In fact, you might even see it without knowing it when arriving at the Dresden Airport, since it’s right in-between.
Despite various name (and border changes) of Ottendorf-Okrilla’s five villages, this is a very tourist friendly area. For instance, the Gasthof Hermsdorf has been welcoming weary travelers since the 17th century. And the Altes Teichhaus might not be that old of a hotel, it now does it in one of Ottendorf-Okrilla’s oldest buildings, built in 1694.
OK, now that you got a place to stay, it’s time to wonder about what to see. You might choose to see each village on its own or visit according to theme (castles, churches, etc). I’ll break it down by village, though.

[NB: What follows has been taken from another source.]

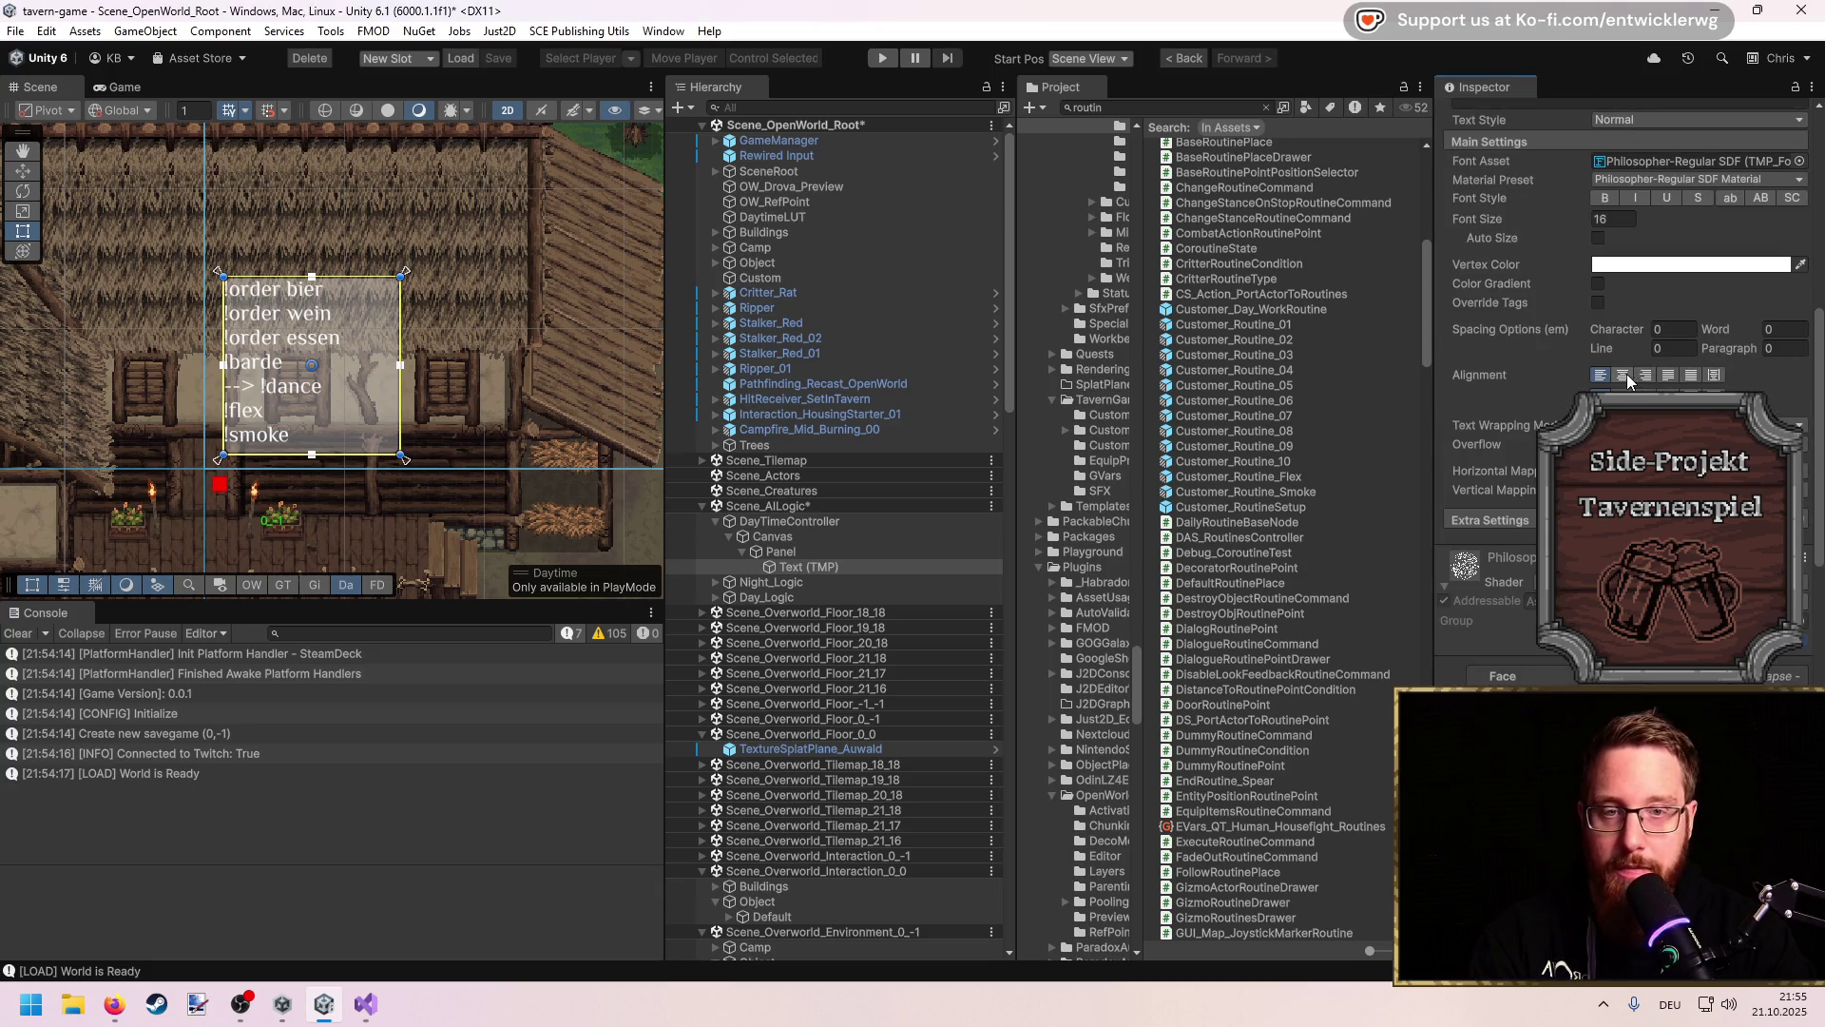
pyautogui.click(1623, 375)
pyautogui.click(1608, 375)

Hermsdorf isn’t the largest of Ottendorf-Okrilla’s villages by population, but it does have the most sights; starting with its Bronze Age graves. Many centuries later the Schloss Hermsdorf was built (burned down & rebuilt a few times, too) and now where many concerts and other functions take place.
Medingen is more of an agricultural village, but it does have a 14th century castle and a 15th century church.
Grünberg is another agricultural hamlet with only about 600 residents and is quite rural. This is what you’d expect if you’re looking for the Germany that’s not “touristy” and as far away from a big city you will ever get.
Speaking of getting away from it all, the Teichwiesenbad is the best swimming around. For only a couple Euro you can spend the day under the Saxon sun while swimming or getting in on a game of beach volleyball. Ottendorf-Okrilla’s swimming season is open from May to September, giving you ample time to plan accordingly.
Don’t worry about transportation though. Again, there’s frequent air, rail and bus service to Ottendorf-Okrilla from Dresden.